By Ben Goodman ’16, Sports Editor


It hadn’t been done in a decade, but this group of youthful believers had defied expectations and permanently silenced its detractors. The white-clad players, meanwhile, drooped off the field, contemplating how another jaw-dropping catch and incredible comeback had snatched from an Arizona Super Bowl from their grip. As the navy blue and neon green confetti fell from the rafters, it was evident the back-to-back champion Seattle Seahawks were on top of the world.
Or not.
It was actually the New England Patriots that emerged Super Bowl XLIX winners on February 1st, and a crazy ending that only got crazier had football fans around the world contemplating “what-if’s?” like the one above. Though millions watched the game, which became the most watched TV event in American history, let’s set the scene one more time.
Down 28-24 with about a minute left, the Seahawks were midfield with the ball and the need to score a touchdown to win the game, after seeing all-time-great quarterback Tom Brady and the Patriots offense erase their ten point lead through two quick touchdown drives. Seahawks quarterback Russell Wilson dropped back and lofted a long pass down the right side line that seemed to hit the ground- a mundane incompletion. Yet, as viewers craned to see the action near the five yard line (the Seattle sideline obscured the view), it became apparent that receiver Jermaine Kearse had miraculously tipped the ball off his legs and snagged it, all while on the ground. This description does the catch little justice, and Patriots fans were quite aghast after NBC announcer Chris Collinsworth compared it to the infamous (or famous, for Giants fans) David Tyree-helmet-catch that derailed the then-unbeaten Patriots’ chances back in Super Bowl 42 in the same stadium, and it seemed the world was falling in New England. “I couldn’t believe it was happening again!” groaned Evan Snerson, founder of the blog “Patriots Home” a die-hard Boston sports fan, “At that moment, I felt like everything was conspiring to beat us.”
Indeed, “everything,” many argue, should have succeeded. With the ball on the one yard line on second down, with 26 seconds to go, the Seahawks, with one timeout, came out in a “bunch” formation, wherein two receivers, Kearse and Ricardo Lockette, clumped together on the line of scrimmage. This, Seattle coach Pete Carroll reasoned postgame, was a response to the Patriots’ “goal-line package,” wherein they stacked all of their defenders near the ball, and up-close, so as to possibly stop a running play, which in Carroll’s mind, presumably, justified his team’s play call: a pass. Kearse was supposed to set a pick on the Patriots cornerbacks, while Lockette would become open for the easy score. At 0:26, Russell Wilson, in shotgun, took the snap, hesitated, and fired the ball toward the edge of the end zone, but basically nothing else went right. Undrafted corner Malcolm Butler easily shed Kearse’s pick, read the pass, and jumped in front of Lockette, intercepting the ball and falling down at 0:22, four seconds later, cradling the pigskin, and the Patriots’ victory, like a baby. After the game, predictably, Carroll and Wilson were grilled about the decision to pass instead of handing the ball to running back Marshawn Lynch. Many, including Collinsworth, who exclaimed, “I can’t believe the call!”, lambasted the decision from the outset.
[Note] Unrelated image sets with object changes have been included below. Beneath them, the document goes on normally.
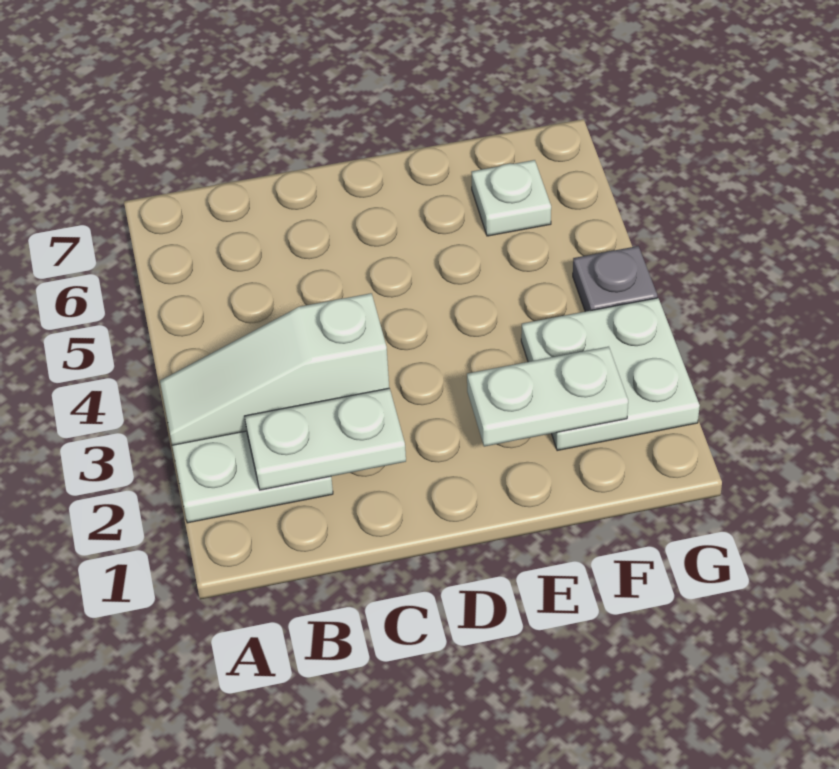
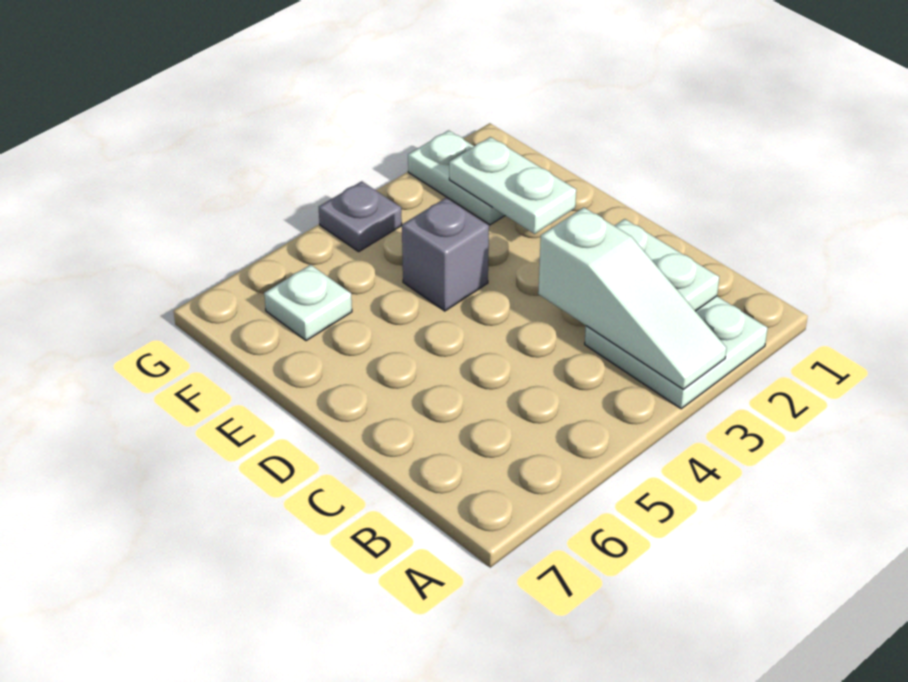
none -> grey 1x1 brick [402,198,489,311]
white 2x2 plate [521,298,700,451] -> white 1x2 plate [408,130,505,225]

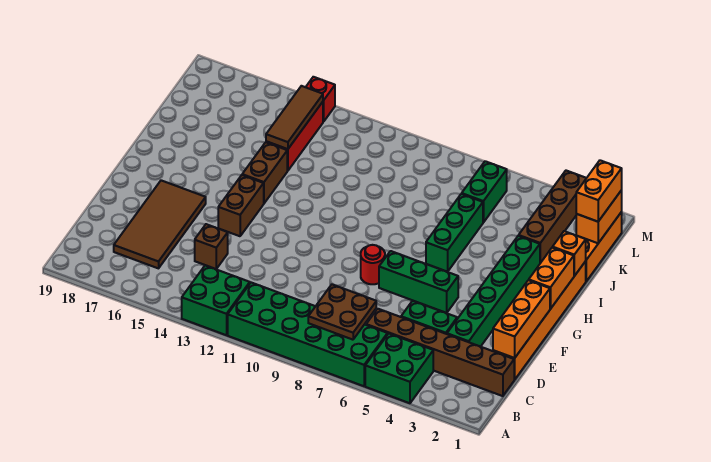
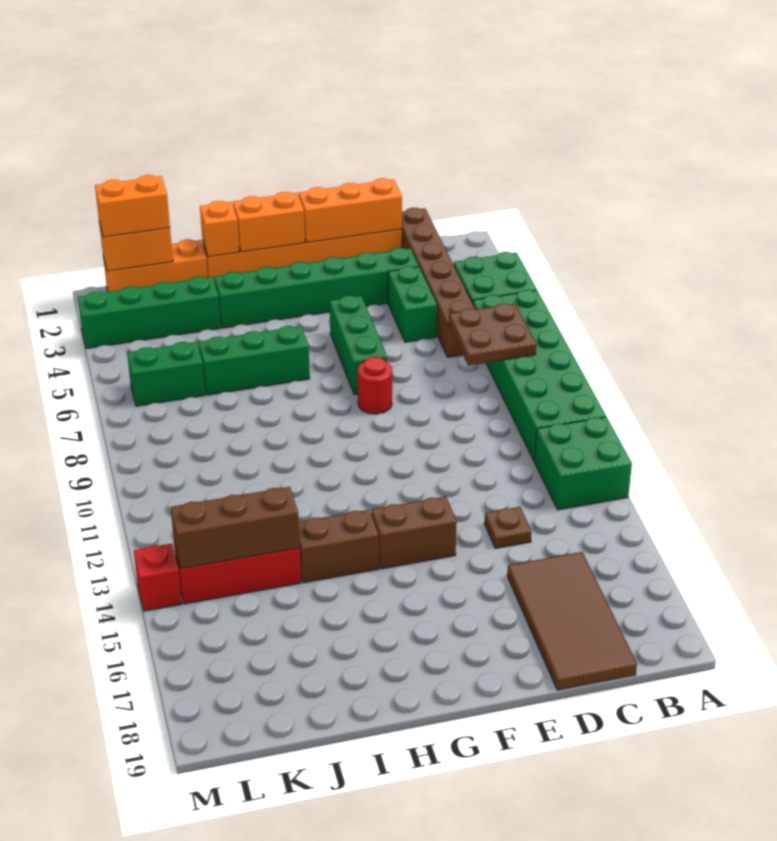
brown 2x4 tile [114,180,206,268] -> brown 2x4 tile turned to [507,552,637,690]
brown 1x1 brick [195,224,228,269] -> brown 1x1 plate [484,507,532,549]
brown 1x4 brick [519,171,586,263] -> green 1x4 brick [78,277,221,349]
brown 1x3 tile [266,86,323,149] -> brown 1x3 brick [171,487,300,569]

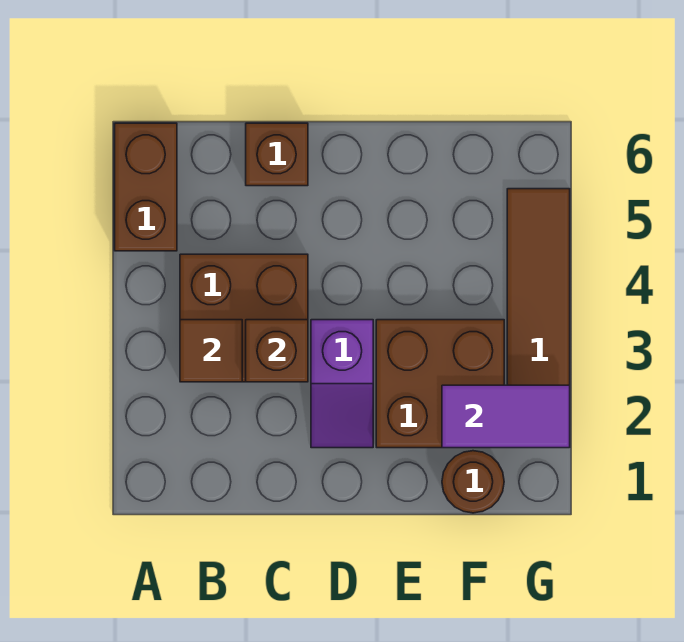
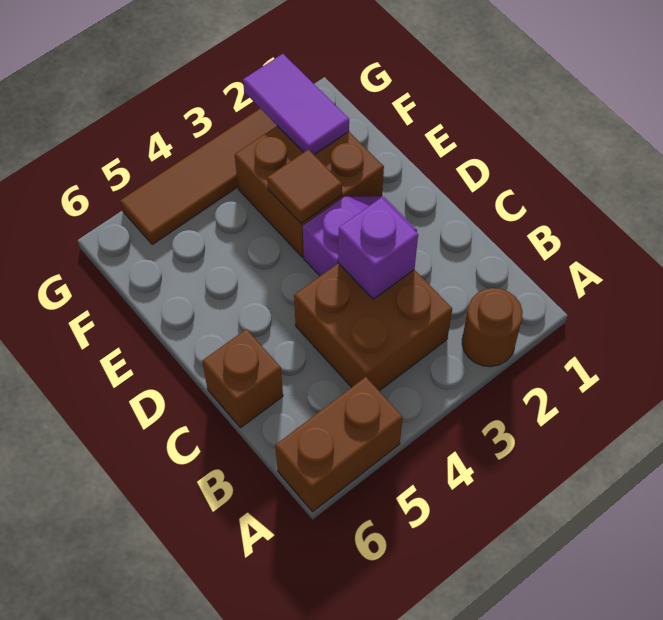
brown 1x1 tile [180,320,242,382] -> brown 1x1 tile moved to [267,150,342,223]
brown 1x1 brick [246,320,308,382] -> purple 1x1 brick [338,198,418,299]
brown 1x1 round brick [442,451,504,513] -> brown 1x1 round brick moved to [462,288,523,367]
The burly Lynch, after all, is known for bulldozing defenders and reaching the end zone, and letting him get the ball was in some minds the safest, best option. “Too many things can go wrong in a crowded endzone (when one elects to pass,)” quipped Cory Tell, an Academy alumnus whose prominent blog, Cory Tell All Sports, extensively covered the game. Of course, as Snerson added, “It would be remiss to overlook an excellent play by Butler himself.” Even if the call was questionable, Butler had to make a huge effort to get around the screen and pick the ball off, and, to be cynical, if Lockette had hauled in the pass for a touchdown, what story would be told about the call? Would Carroll be the zany mastermind who outfoxed legendary Patriots coach Bill Belichick by thinking outside the box and passing? Would Russell Wilson be, well, the next Tom Brady?
The beauty is that these are, again, hypotheticals, because what happened happened. We’ll only dream of the Seahawks defending back-to-back titles, looking for a “three-peat,” and we’ll only wonder how Brady and Belichick would’ve coped with losing three Super Bowls after winning their first three. In four seconds in the desert, victory was snatched from the jaws of defeat, or the other way around; it depended on whether one was celebrating in the bars of Beantown or sobbing in the Emerald City. In four seconds, the script was flipped, and Super Bowl 49 became an instant classic.